Reste que François Hollande ne pourra éluder totalement la question. En décembre 2007, lors de sa visite officielle, son prédécesseur, Nicolas Sarkozy, avait lui-même dû consentir à faire un geste sans pour autant présenter d’excuses officielles ou parler de repentance. Le chef de l’État s’était contenté de reconnaître que le système colonial était "injuste par sa nature" (la guerre d'Algérie a fait plus de 200 000 victimes algériennes, selon les estimations des historiens). Un geste symbolique notable pour celui qui, quelques mois plus tôt, affirmait lors d’un discours de campagne prononcé le 9 mars à Caen que "la France n’avait jamais exterminé de peuple", rappelle le site de la Ligue des droits de l’Homme. Elle n’a pas inventé la solution finale [contrairement à l'Allemagne NDLR], elle n’a pas commis de crime contre l’humanité, ni de génocide", avait déclaré le candidat UMP.

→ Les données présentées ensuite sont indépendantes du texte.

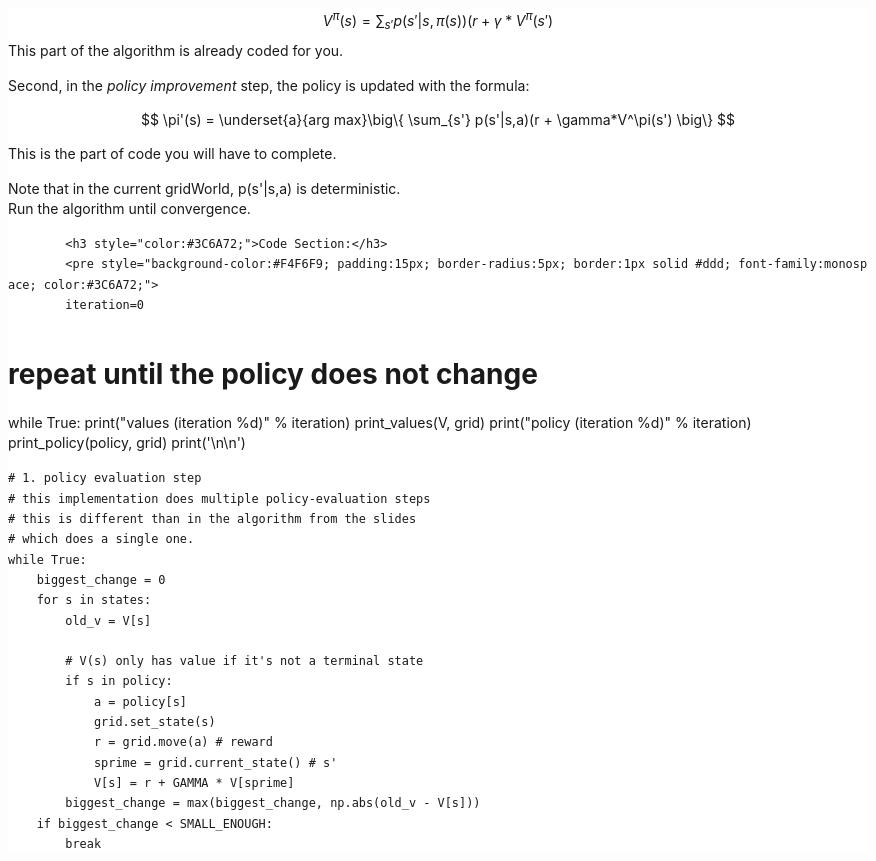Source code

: $$
V^\pi(s) =  \sum_{s'}  p(s'|s,\pi(s))(r + \gamma*V^\pi(s') 
$$
This part of the algorithm is already coded for you. <br>

Second, in the *policy improvement* step, the policy is updated with the formula:

$$
\pi'(s) = \underset{a}{arg max}\big\{ \sum_{s'}  p(s'|s,a)(r + \gamma*V^\pi(s') \big\}
$$

This is the part of code you will have to complete. <br>

Note that in the current gridWorld, p(s'|s,a) is deterministic. <br>
Run the algorithm until convergence.</div>


            <h3 style="color:#3C6A72;">Code Section:</h3>
            <pre style="background-color:#F4F6F9; padding:15px; border-radius:5px; border:1px solid #ddd; font-family:monospace; color:#3C6A72;">
            iteration=0
# repeat until the policy does not change
while True:
    print("values (iteration %d)" % iteration)
    print_values(V, grid)
    print("policy (iteration %d)" % iteration)
    print_policy(policy, grid)
    print('\n\n')

    # 1. policy evaluation step
    # this implementation does multiple policy-evaluation steps
    # this is different than in the algorithm from the slides 
    # which does a single one.
    while True:
        biggest_change = 0
        for s in states:
            old_v = V[s]

            # V(s) only has value if it's not a terminal state
            if s in policy:
                a = policy[s]
                grid.set_state(s)
                r = grid.move(a) # reward
                sprime = grid.current_state() # s' 
                V[s] = r + GAMMA * V[sprime]
            biggest_change = max(biggest_change, np.abs(old_v - V[s]))
        if biggest_change < SMALL_ENOUGH:
            break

Avant de reprendre l’avion pour Paris, François Hollande fera escale à Tlemcen, ville d’origine de son homologue algérien, dans l’ouest du pays. Le chef de l’État s’exprimera devant les étudiants de l’université Aboubekr-Belkaïd. Quelques jours à peine avant que ne s’achève l’année du 50e anniversaire de l’indépendance de l’Algérie, le président Hollande pourrait choisir ce moment pour faire un geste symbolique et prononcer un "grand discours".